Furthermore, facts dont automatically create facts. Calcuation, processing, testing and verification create more facts. Just putting facts together creates content.

replies(1): >>41895879 #
20. bossyTeacher ◴[] No.41890399{3}[source]
Elaborate? never heard of this
21. crazygringo ◴[] No.41895879{9}[source]
Re: corpus content, I think we're talking past each other. I'm saying that current models aren't being blindly trained on untrusted blogspam, and that there's a lot of work done to verify, structure, transform, etc. And earlier models were trained with lower-quality content, as companies were trying to figure out how much scale mattered. Now they're paying huge amounts of money to improve the quality of what they ingest, to better shape the quality of output. What they take from Reddit, they're not blindly ingesting every comment from every user. My overall main point stands: we have viable, working, scalable mechanisms to avoid the "pollution" you're worried about.

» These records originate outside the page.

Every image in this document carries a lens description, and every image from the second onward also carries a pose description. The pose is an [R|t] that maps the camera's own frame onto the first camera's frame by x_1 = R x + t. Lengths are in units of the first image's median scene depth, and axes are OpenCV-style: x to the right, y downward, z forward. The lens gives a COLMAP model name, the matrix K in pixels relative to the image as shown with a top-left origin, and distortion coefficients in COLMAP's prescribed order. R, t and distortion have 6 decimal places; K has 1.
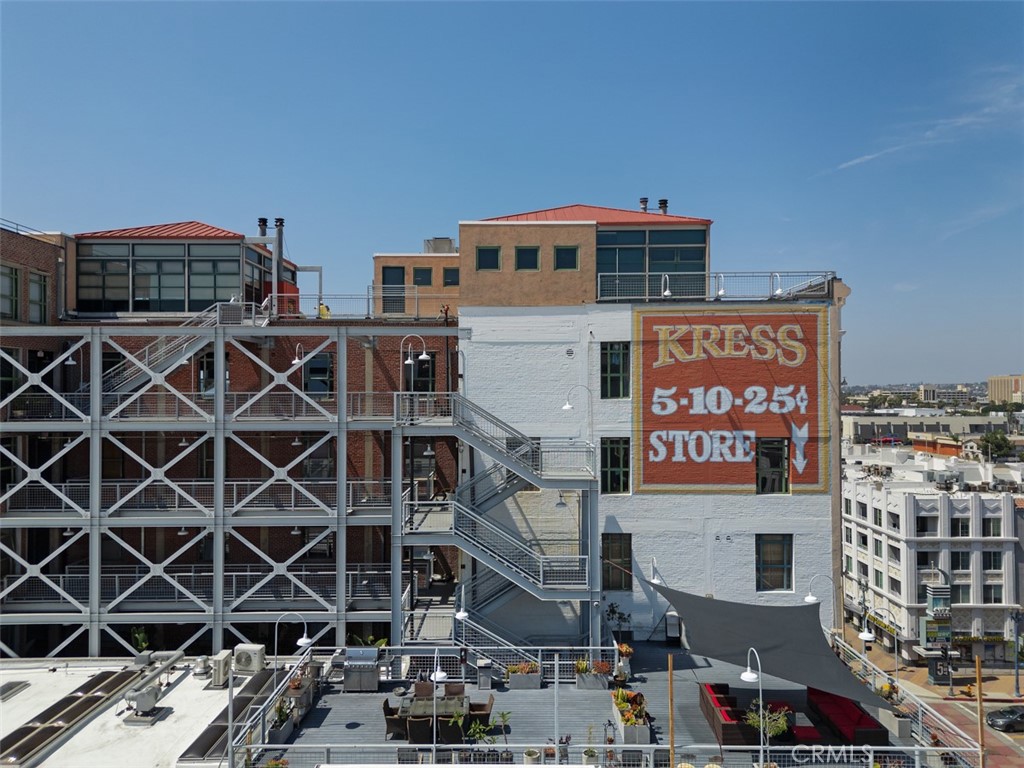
lens RADIAL K [[717.5, 0, 504.7], [0, 717.5, 380.1], [0, 0, 1]] dist [0.070328, -0.059621]
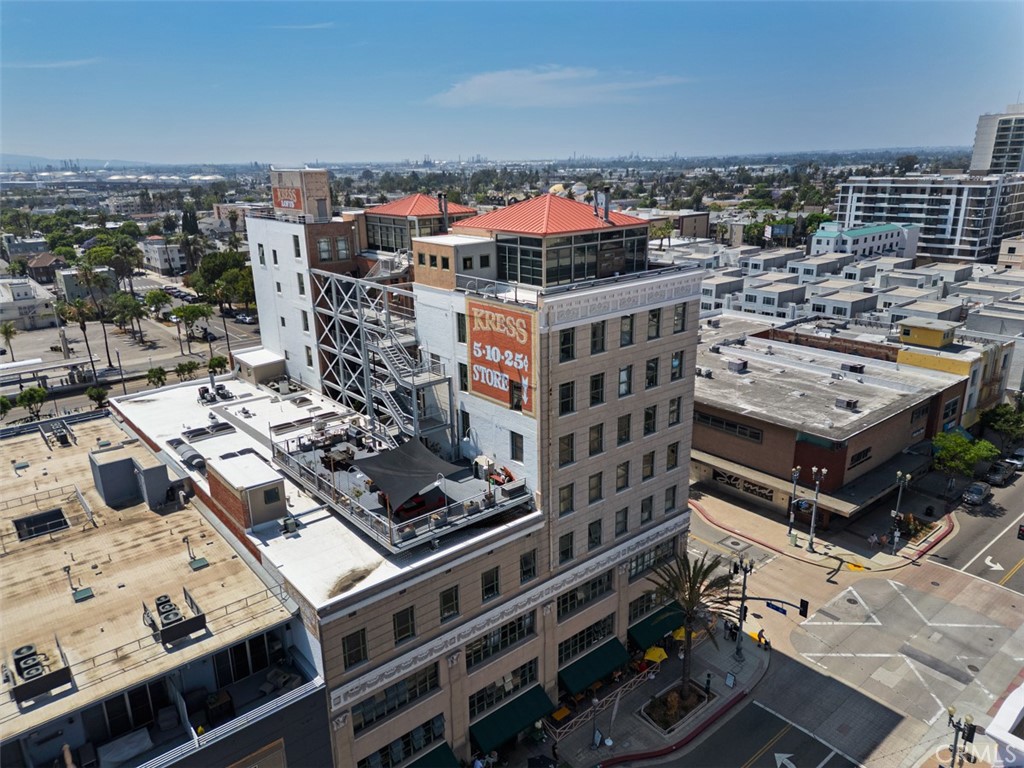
lens RADIAL K [[717.5, 0, 510.3], [0, 717.5, 379.6], [0, 0, 1]] dist [0.070328, -0.059621]
pose [[0.648836, 0.214870, -0.729961, 1.611436], [0.024387, 0.952938, 0.302181, -0.442285], [0.760538, -0.213868, 0.613060, -0.060659]]
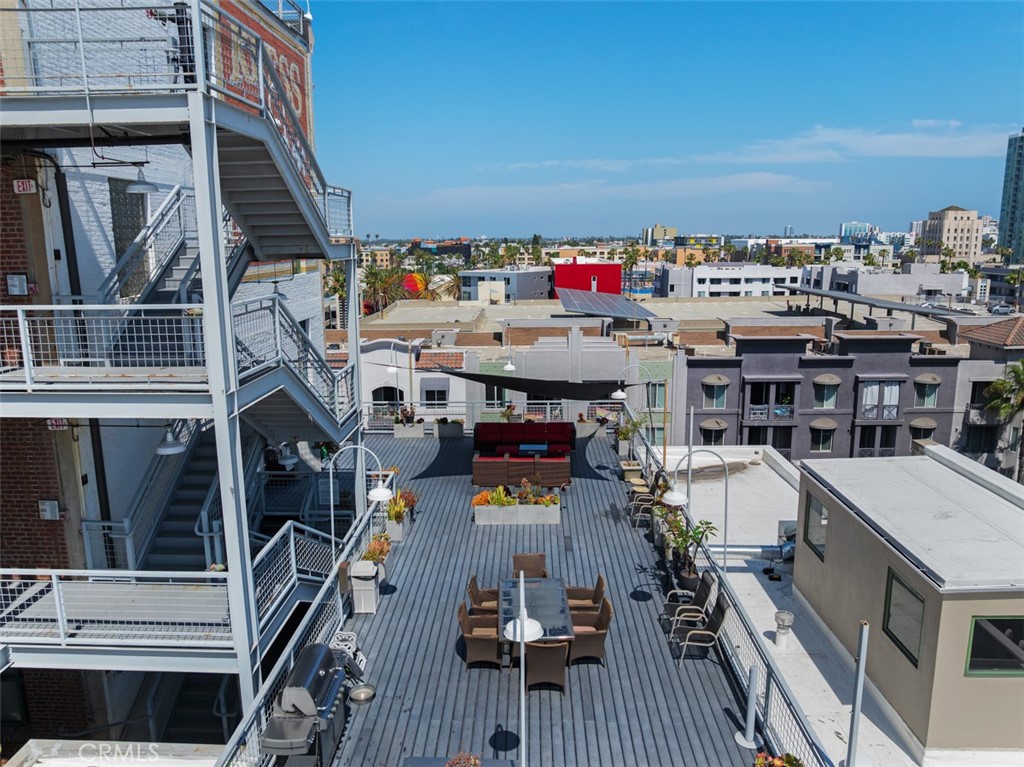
lens RADIAL K [[726.0, 0, 513.3], [0, 726.0, 382.6], [0, 0, 1]] dist [-0.048358, 0.019330]
pose [[0.010427, -0.190864, 0.981561, -0.461506], [-0.000711, 0.981613, 0.190881, 0.121428], [-0.999945, -0.002689, 0.010100, 0.744043]]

> What. Come on, I think you wouldnt agree with your own statement after reading it once more -Factual correctness is not a matter of degrees.

Of course it is. An LLM can be correct 30% of the time, 80% of the time, 95% of the time, 99% of the time. If that's not a matter of degrees, I don't know what is. If you're looking for 100% perfection, I think you'll find that not even humans can do that. ;)

replies(1): >>41901123 #
22. wkat4242 ◴[] No.41898416[source]
Tbh it would also make the model much more accurate for corporate uses. It's not a bad idea for that reason.

But security and DLP teams will never accept it.

23. intended ◴[] No.41901123{10}[source]
> I think we're talking past each other

Likely.

Re: > we have viable, working, scalable mechanisms to avoid the "pollution" you're worried about.

Do note - it’s the scalable mechanisms that I am looking at. I dont think the state of the art has shifted much since the last paper by OpenAI.

Can you link me to some new information or sources that lend credence to your claim.

> An LLM can be correct 30% of the time, 80% of the time, 95%…

That would be the error rate, which can be a matter of degrees.

However factual correctness largely cannot - the capital of Sweden today is Stockholm, with 0% variation in that answer.